Venise, échappée à ce danger, fut dans un état florissant jusqu’à la prise de Candie. Cette république soutint seule la guerre contre l’empire turc pendant près de trente ans, depuis 1641 jusqu’à 1669. Le siége de Candie, le plus long et le plus mémorable dont l’histoire fasse mention, dura près de vingt ans ; tantôt tourné en blocus, tantôt ralenti et abandonné, puis recommencé à plusieurs reprises, fait enfin dans les formes, deux ans et demi sans relâche, jusqu’à ce que ce monceau de cendres fût rendu aux Turcs avec l’île presque tout entière, en 1669[1].

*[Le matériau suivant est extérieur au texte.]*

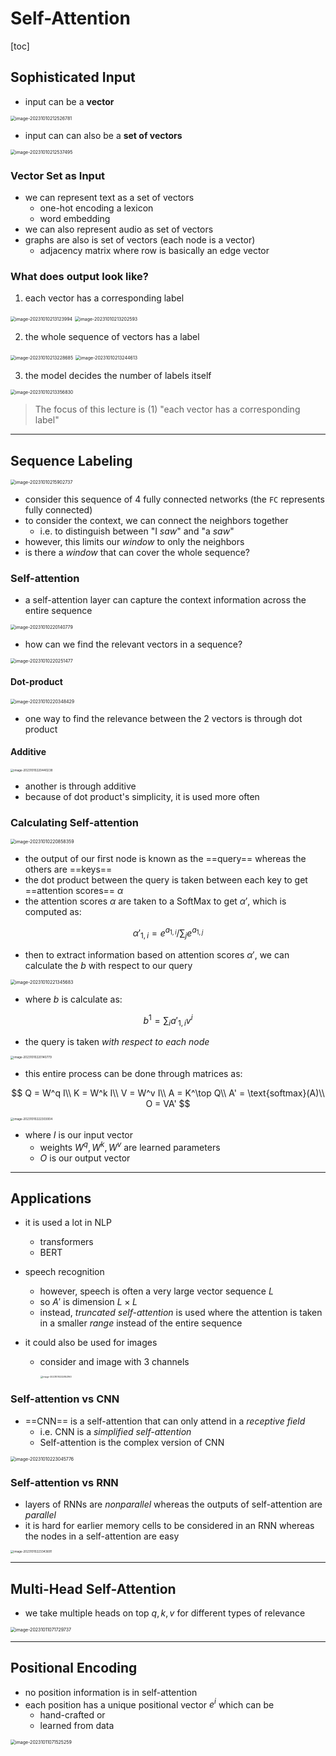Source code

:# Self-Attention

[toc]

## Sophisticated Input

- input can be a **vector**

<img src="images/image-20231010212526781.png" alt="image-20231010212526781" style="zoom:50%;" />

- input can can also be a **set of vectors**

<img src="images/image-20231010212537495.png" alt="image-20231010212537495" style="zoom:50%;" />

### Vector Set as Input 

- we can represent text as a set of vectors
  - one-hot encoding a lexicon
  - word embedding
- we can also represent audio as set of vectors 
- graphs are also is set of vectors (each node is a vector)
  - adjacency matrix where row is basically an edge vector

### What does output look like?

1. each vector has a corresponding label

<img src="images/image-20231010213123994.png" alt="image-20231010213123994" style="zoom: 50%;" />

<img src="images/image-20231010213202593.png" alt="image-20231010213202593" style="zoom:50%;" />

2. the whole sequence of vectors has a label

<img src="images/image-20231010213228685.png" alt="image-20231010213228685" style="zoom:50%;" />

<img src="images/image-20231010213244613.png" alt="image-20231010213244613" style="zoom:50%;" />

3. the model decides the number of labels itself

<img src="images/image-20231010213356830.png" alt="image-20231010213356830" style="zoom:50%;" />

> The focus of this lecture is (1) "each vector has a corresponding label"

---

## Sequence Labeling

<img src="images/image-20231010215902737.png" alt="image-20231010215902737" style="zoom:50%;" />

- consider this sequence of 4 fully connected networks (the `FC` represents fully connected)
- to consider the context, we can connect the neighbors together 
  - i.e. to distinguish between "I *saw*" and "a *saw*"
- however, this limits our *window* to only the neighbors
- is there a *window* that can cover the whole sequence?

### Self-attention

- a self-attention layer can capture the context information across the entire sequence

<img src="images/image-20231010220140779.png" alt="image-20231010220140779" style="zoom:50%;" />

- how can we find the relevant vectors in a sequence?

<img src="images/image-20231010220251477.png" alt="image-20231010220251477" style="zoom:50%;" />

#### Dot-product

<img src="images/image-20231010220348429.png" alt="image-20231010220348429" style="zoom:50%;" />

- one way to find the relevance between the 2 vectors is through dot product

#### Additive

<img src="images/image-20231010220440238.png" alt="image-20231010220440238" style="zoom:33%;" />

- another is through additive
- because of dot product's simplicity, it is used more often

### Calculating Self-attention

<img src="images/image-20231010220858359.png" alt="image-20231010220858359" style="zoom:50%;" />

- the output of our first node is known as the ==query== whereas the others are ==keys==
- the dot product between the query is taken between each key to get ==attention scores== $\alpha$
- the attention scores $\alpha$ are taken to a SoftMax to get $\alpha'$, which is computed as:

$$
\alpha'_{1,i} = e^{a_{1,i}} / \sum_j e^{a_{1,j}}
$$

- then to extract information based on attention scores $\alpha'$, we can calculate the $b$ with respect to our query

<img src="images/image-20231010221345683.png" alt="image-20231010221345683" style="zoom:50%;" />

- where $b$ is calculate as:

$$
b^1 = \sum_i a'_{1,i}v^i
$$

- the query is taken *with respect to each node*

<img src="images/image-20231010220140779.png" alt="image-20231010220140779" style="zoom:33%;" />

- this entire process can be done through matrices as:

$$
Q = W^q I\\
K = W^k I\\
V = W^v I\\
A = K^\top Q\\
A' = \text{softmax}(A)\\
O = VA'
$$

<img src="images/image-20231010222303004.png" alt="image-20231010222303004" style="zoom:33%;" />

- where $I$ is our input vector
  - weights $W^q,W^k,W^v$ are learned parameters 
  - $O$ is our output vector

---

## Applications

- it is used a lot in NLP

  - transformers
  - BERT

- speech recognition

  - however, speech is often a very large vector sequence $L$
  - so $A'$ is dimension $L \times L$
  - instead, *truncated self-attention* is used where the attention is taken in a smaller *range* instead of the entire sequence

- it could also be used for images

  - consider and image with 3 channels

    <img src="images/image-20231010222852160.png" alt="image-20231010222852160" style="zoom:25%;" />

### Self-attention vs CNN

- ==CNN== is a self-attention that can only attend in a *receptive field*
  - i.e. CNN is a *simplified self-attention*
  - Self-attention is the complex version of CNN

<img src="images/image-20231010223045776.png" alt="image-20231010223045776" style="zoom:50%;" />

### Self-attention vs RNN

- layers of RNNs are *nonparallel* whereas the outputs of self-attention are *parallel*
- it is hard for earlier memory cells to be considered in an RNN whereas the nodes in a self-attention are easy 

<img src="images/image-20231010223343691.png" alt="image-20231010223343691" style="zoom:33%;" />

---

## Multi-Head Self-Attention

- we take multiple heads on top $q,k,v$ for different types of relevance

<img src="images/image-20231011071729737.png" alt="image-20231011071729737" style="zoom:50%;" />

---

## Positional Encoding

- no position information is in self-attention
- each position has a unique positional vector $e^i$ which can be
  - hand-crafted or
  - learned from data

<img src="images/image-20231011071525259.png" alt="image-20231011071525259" style="zoom:50%;" />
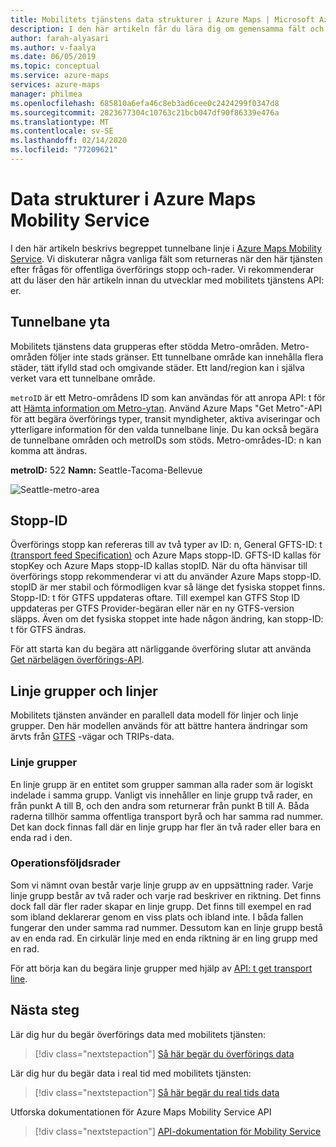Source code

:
```yaml
---
title: Mobilitets tjänstens data strukturer i Azure Maps | Microsoft Azure Maps
description: I den här artikeln får du lära dig om gemensamma fält och data strukturer som returneras via Microsoft Azure Maps Mobility Services.
author: farah-alyasari
ms.author: v-faalya
ms.date: 06/05/2019
ms.topic: conceptual
ms.service: azure-maps
services: azure-maps
manager: philmea
ms.openlocfilehash: 685810a6efa46c8eb3ad6cee0c2424299f0347d8
ms.sourcegitcommit: 2823677304c10763c21bcb047df90f86339e476a
ms.translationtype: MT
ms.contentlocale: sv-SE
ms.lasthandoff: 02/14/2020
ms.locfileid: "77209621"
---
```

# <a name="data-structures-in-azure-maps-mobility-service"></a>Data strukturer i Azure Maps Mobility Service

I den här artikeln beskrivs begreppet tunnelbane linje i [Azure Maps Mobility Service](https://aka.ms/AzureMapsMobilityService). Vi diskuterar några vanliga fält som returneras när den här tjänsten efter frågas för offentliga överförings stopp och-rader. Vi rekommenderar att du läser den här artikeln innan du utvecklar med mobilitets tjänstens API: er.

## <a name="metro-area"></a>Tunnelbane yta

Mobilitets tjänstens data grupperas efter stödda Metro-områden. Metro-områden följer inte stads gränser. Ett tunnelbane område kan innehålla flera städer, tätt ifylld stad och omgivande städer. Ett land/region kan i själva verket vara ett tunnelbane område. 

`metroID` är ett Metro-områdens ID som kan användas för att anropa API: t för att [Hämta information om Metro-ytan](https://aka.ms/AzureMapsMobilityMetroAreaInfo). Använd Azure Maps "Get Metro"-API för att begära överförings typer, transit myndigheter, aktiva aviseringar och ytterligare information för den valda tunnelbane linje. Du kan också begära de tunnelbane områden och metroIDs som stöds. Metro-områdes-ID: n kan komma att ändras.

**metroID:** 522 **Namn:** Seattle-Tacoma-Bellevue

![Seattle-metro-area](./media/mobility-service-data-structure/seattle-metro.png)

## <a name="stop-ids"></a>Stopp-ID

Överförings stopp kan refereras till av två typer av ID: n, General GFTS-ID: t [(transport feed Specification)](https://gtfs.org/) och Azure Maps stopp-ID. GFTS-ID kallas för stopKey och Azure Maps stopp-ID kallas stopID. När du ofta hänvisar till överförings stopp rekommenderar vi att du använder Azure Maps stopp-ID. stopID är mer stabil och förmodligen kvar så länge det fysiska stoppet finns. Stopp-ID: t för GTFS uppdateras oftare. Till exempel kan GTFS Stop ID uppdateras per GTFS Provider-begäran eller när en ny GTFS-version släpps. Även om det fysiska stoppet inte hade någon ändring, kan stopp-ID: t för GTFS ändras.

För att starta kan du begära att närliggande överföring slutar att använda [Get närbelägen överförings-API](https://aka.ms/AzureMapsMobilityNearbyTransit).

## <a name="line-groups-and-lines"></a>Linje grupper och linjer

Mobilitets tjänsten använder en parallell data modell för linjer och linje grupper. Den här modellen används för att bättre hantera ändringar som ärvts från [GTFS](https://gtfs.org/) -vägar och TRIPs-data.


### <a name="line-groups"></a>Linje grupper

En linje grupp är en entitet som grupper samman alla rader som är logiskt indelade i samma grupp. Vanligt vis innehåller en linje grupp två rader, en från punkt A till B, och den andra som returnerar från punkt B till A. Båda raderna tillhör samma offentliga transport byrå och har samma rad nummer. Det kan dock finnas fall där en linje grupp har fler än två rader eller bara en enda rad i den.


### <a name="lines"></a>Operationsföljdsrader

Som vi nämnt ovan består varje linje grupp av en uppsättning rader. Varje linje grupp består av två rader och varje rad beskriver en riktning.  Det finns dock fall där fler rader skapar en linje grupp. Det finns till exempel en rad som ibland deklarerar genom en viss plats och ibland inte. I båda fallen fungerar den under samma rad nummer. Dessutom kan en linje grupp bestå av en enda rad. En cirkulär linje med en enda riktning är en ling grupp med en rad.

För att börja kan du begära linje grupper med hjälp av [API: t get transport line](https://aka.ms/AzureMapsMobilityTransitLine).


## <a name="next-steps"></a>Nästa steg

Lär dig hur du begär överförings data med mobilitets tjänsten:

> [!div class="nextstepaction"]
> [Så här begär du överförings data](how-to-request-transit-data.md)

Lär dig hur du begär data i real tid med mobilitets tjänsten:

> [!div class="nextstepaction"]
> [Så här begär du real tids data](how-to-request-real-time-data.md)

Utforska dokumentationen för Azure Maps Mobility Service API

> [!div class="nextstepaction"]
> [API-dokumentation för Mobility Service](https://aka.ms/AzureMapsMobilityService)
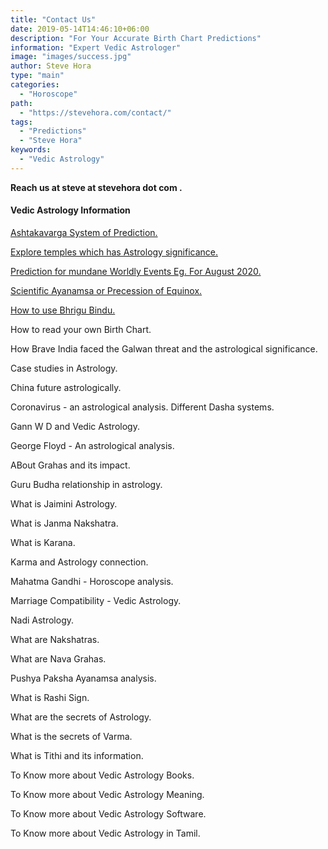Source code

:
 ```yaml
---
title: "Contact Us"
date: 2019-05-14T14:46:10+06:00
description: "For Your Accurate Birth Chart Predictions"
information: "Expert Vedic Astrologer"
image: "images/success.jpg"
author: Steve Hora
type: "main"
categories: 
  - "Horoscope"
path:
  - "https://stevehora.com/contact/"
tags:
  - "Predictions"
  - "Steve Hora"
keywords:
  - "Vedic Astrology"
---
```


**Reach us at  steve at stevehora dot com .**

#### Vedic Astrology Information

[Ashtakavarga System of Prediction.](/articles/ashtakavarga/)

[Explore temples which has Astrology significance.](/articles/astrology-temple/)

[Prediction for mundane Worldly Events Eg. For August 2020.](/articles/august-2020/)

[Scientific Ayanamsa or Precession of Equinox.](/articles/ayanamsa/)

[How to use Bhrigu Bindu.](/articles/bhrigu-bindu/)

How to read your own Birth Chart.

How Brave India faced the Galwan threat and the astrological significance.

Case studies in Astrology.

China future astrologically.

Coronavirus - an astrological analysis.
Different Dasha systems.

Gann W D and Vedic Astrology.

George Floyd - An astrological analysis.

ABout Grahas and its impact.

Guru Budha relationship in astrology.

What is Jaimini Astrology.

What is Janma Nakshatra.

What is Karana.

Karma and Astrology connection.

Mahatma Gandhi - Horoscope analysis.

Marriage Compatibility - Vedic Astrology.

Nadi Astrology.

What are Nakshatras.

What are Nava Grahas.

Pushya Paksha Ayanamsa analysis.

What is Rashi Sign.

What are the secrets of Astrology.

What is the secrets of Varma.

What is Tithi and its information.

To Know more about Vedic Astrology Books.

To Know more about Vedic Astrology Meaning.

To Know more about Vedic Astrology Software.

To Know more about Vedic Astrology in Tamil.
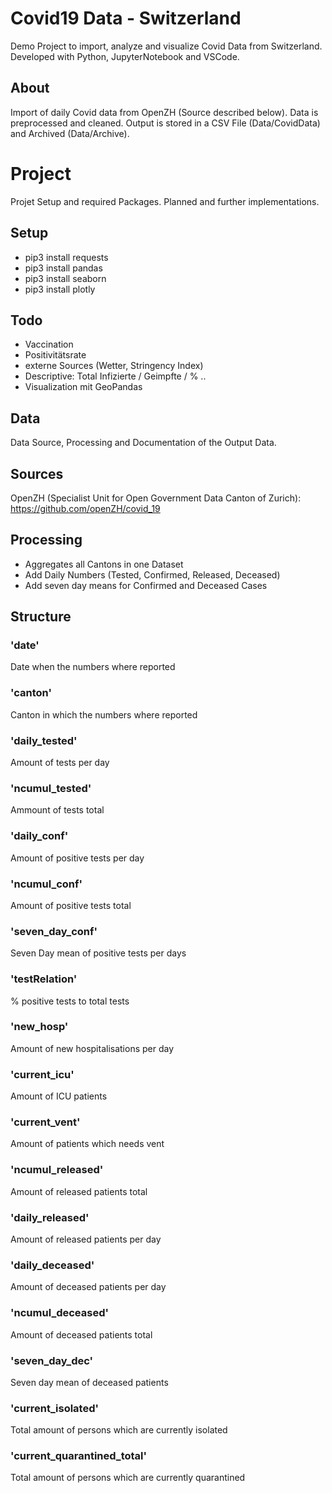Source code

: # Covid19 Data - Switzerland
Demo Project to import, analyze and visualize Covid Data from Switzerland. Developed with Python, JupyterNotebook and VSCode.

## About
Import of daily Covid data from OpenZH (Source described below). Data is preprocessed and cleaned. Output is stored in a CSV File (Data/CovidData) and Archived (Data/Archive).

# Project
Projet Setup and required Packages. Planned and further implementations.

## Setup
- pip3 install requests
- pip3 install pandas
- pip3 install seaborn
- pip3 install plotly

## Todo
- Vaccination
- Positivitätsrate
- externe Sources (Wetter, Stringency Index)
- Descriptive: Total Infizierte / Geimpfte / % ..
- Visualization mit GeoPandas

## Data
Data Source, Processing and Documentation of the Output Data.
## Sources
OpenZH (Specialist Unit for Open Government Data Canton of Zurich): https://github.com/openZH/covid_19

## Processing
- Aggregates all Cantons in one Dataset
- Add Daily Numbers (Tested, Confirmed, Released, Deceased)
- Add seven day means for Confirmed and Deceased Cases

## Structure
### 'date'
Date when the numbers where reported

### 'canton'
Canton in which the numbers where reported

### 'daily_tested'
Amount of tests per day

### 'ncumul_tested'
Ammount of tests total

### 'daily_conf'
Amount of positive tests per day

### 'ncumul_conf'
Amount of positive tests total

### 'seven_day_conf'
Seven Day mean of positive tests per days

### 'testRelation'
% positive tests to total tests

### 'new_hosp'
Amount of new hospitalisations per day

### 'current_icu'
Amount of ICU patients

### 'current_vent'
Amount of patients which needs vent

### 'ncumul_released'
Amount of released patients total

### 'daily_released'
Amount of released patients per day

### 'daily_deceased'
Amount of deceased patients per day

### 'ncumul_deceased'
Amount of deceased patients total

### 'seven_day_dec'
Seven day mean of deceased patients

### 'current_isolated'
Total amount of persons which are currently isolated

### 'current_quarantined_total'
Total amount of persons which are currently quarantined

Avec quelle lenteur, avec quelle difficulté le genre humain se civilise, et la société se perfectionne ! On voyait auprès de Venise, aux portes de cette Italie où tous les arts étaient en honneur, des peuples aussi peu policés que l’étaient alors ceux du Nord. L’Istrie, la Croatie, la Dalmatie, étaient presque barbares ; c’était pourtant cette même Dalmatie si fertile et si agréable sous l’empire romain ; c’était cette terre délicieuse que Dioctétien avait

  1. Voyez plus loin, chapitre cxci.